Presbyterian testimonies from the UN 61st CSW
May 5, 2017
Leslie Cox is a second-year seminary student at Columbia Theological Seminary in the Masters of Divinity program. She is focusing her efforts in advocacy and inclusion, and has started the blog loveles.co about “Queer Love Stories.”
As a lesbian seeking ordination in the Presbyterian Church (U.S.A.), Cox’s blog promotes, elevates and celebrates different voices with a particular interest of those who identify as LGBTQ. Prior to joining the PC(USA), Cox belonged to the Presbyterian Church of America, where she served on a search committee for her congregation.
“I’ve seen the harm that theology can do,” Cox said. “Bad theology can impact churches when we no longer see God as love but use theology to enslave individuals mentally. … Bad theology causes divisiveness and exclusivity rather than inclusiveness. I became a member of the PC(USA) because the denomination truly tries to foster diversity and tries to build relationships with all of God’s children.”
Cox was one of the 12 young women delegates who attended the United Nations 61st Commission on the Status of Women (CSW) with sponsorship from the Racial Ethnic & Women’s Ministries Women’s Leadership Development and Young Women’s Ministry of the Presbyterian Mission Agency.
CSW is a function of the United Nations Economic and Social Council. It is a global policy-making body exclusively dedicated to promoting gender equality and the empowerment of women.
“Being here has meant the world to me,” Cox said. “I’ve been able to attend panels that speak to LGBTQ rights and [also] the PC(USA)’s presentation on Gender and Leadership within the church. I will be able to take back the stories and voices I’ve heard here to my church and my seminary. This will help me write slam poetry, which looks like three-minute sermons that follow poetic prose.”
Cox applied for one of the PMA scholarships to CSW last year but wasn’t selected. “I am so happy that God’s divine timing worked out,” she said. “In light of the current political season I really feel I need to be here for such a time as this.

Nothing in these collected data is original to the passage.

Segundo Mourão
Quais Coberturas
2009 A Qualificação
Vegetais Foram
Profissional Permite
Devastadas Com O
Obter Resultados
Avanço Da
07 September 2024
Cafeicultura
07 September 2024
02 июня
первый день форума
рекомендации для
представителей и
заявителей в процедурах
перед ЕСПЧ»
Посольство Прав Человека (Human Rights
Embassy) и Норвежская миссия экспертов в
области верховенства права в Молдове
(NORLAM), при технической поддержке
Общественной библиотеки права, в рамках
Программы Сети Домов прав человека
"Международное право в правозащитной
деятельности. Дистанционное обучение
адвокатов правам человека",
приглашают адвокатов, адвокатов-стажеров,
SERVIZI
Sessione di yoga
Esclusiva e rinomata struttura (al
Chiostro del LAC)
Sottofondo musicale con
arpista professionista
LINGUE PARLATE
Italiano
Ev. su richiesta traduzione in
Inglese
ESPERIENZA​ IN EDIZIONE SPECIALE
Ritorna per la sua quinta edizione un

“These stories have been wonderful,” she said. “I think testimonies change things—hearts, minds and even theology. I’d like to share my testimony and the testimony of others that I heard at the CSW to encourage the church to take action.”
For Cox, that involves an active faith. “I’d love to see the church write letters and engage politicians to stand up for the rights for the LGBTQ community and the rights of immigrants,” she said. “It’s time for the church to speak up and to rise up against the injustices of this administration. After attending the CSW I feel empowered to use my voice and privilege to speak up on behalf of any of God’s children that are being oppressed right now. “
The Presbyterian Church (U.S.A.) has been active in the United Nations since before the UN was officially formed. The Presbyterian Ministry at the United Nations represents the policies of the PC(USA) General Assembly within the United Nations community.
Gail Strange, Communications Strategist, Presbyterian Mission Agency
Today’s Focus: Commission on the Status of Women
Let us join in prayer for:
Columbia Theological Seminary Staff
Ryan P. Bonfiglio, lecturer in Old Testament
Brennan W. Breed, assistant professor of Old Testament; director of QEP
Elizabeth Johnson, J. Davison Philips professor of New Testament
Raj Nadella, assistant professor of New Testament, director of MATS Program
Stanley P. Saunders, associate professor of New Testament
Christine Roy Yoder, interim dean of faculty and vice president for academic affairs
PC(USA) Agencies’ Staff
Let us pray:
Gracious God, pour out your love and care on your children across the globe. Grant us new insight into your dream for us of love and compassion for all of our brothers and sisters. Amen.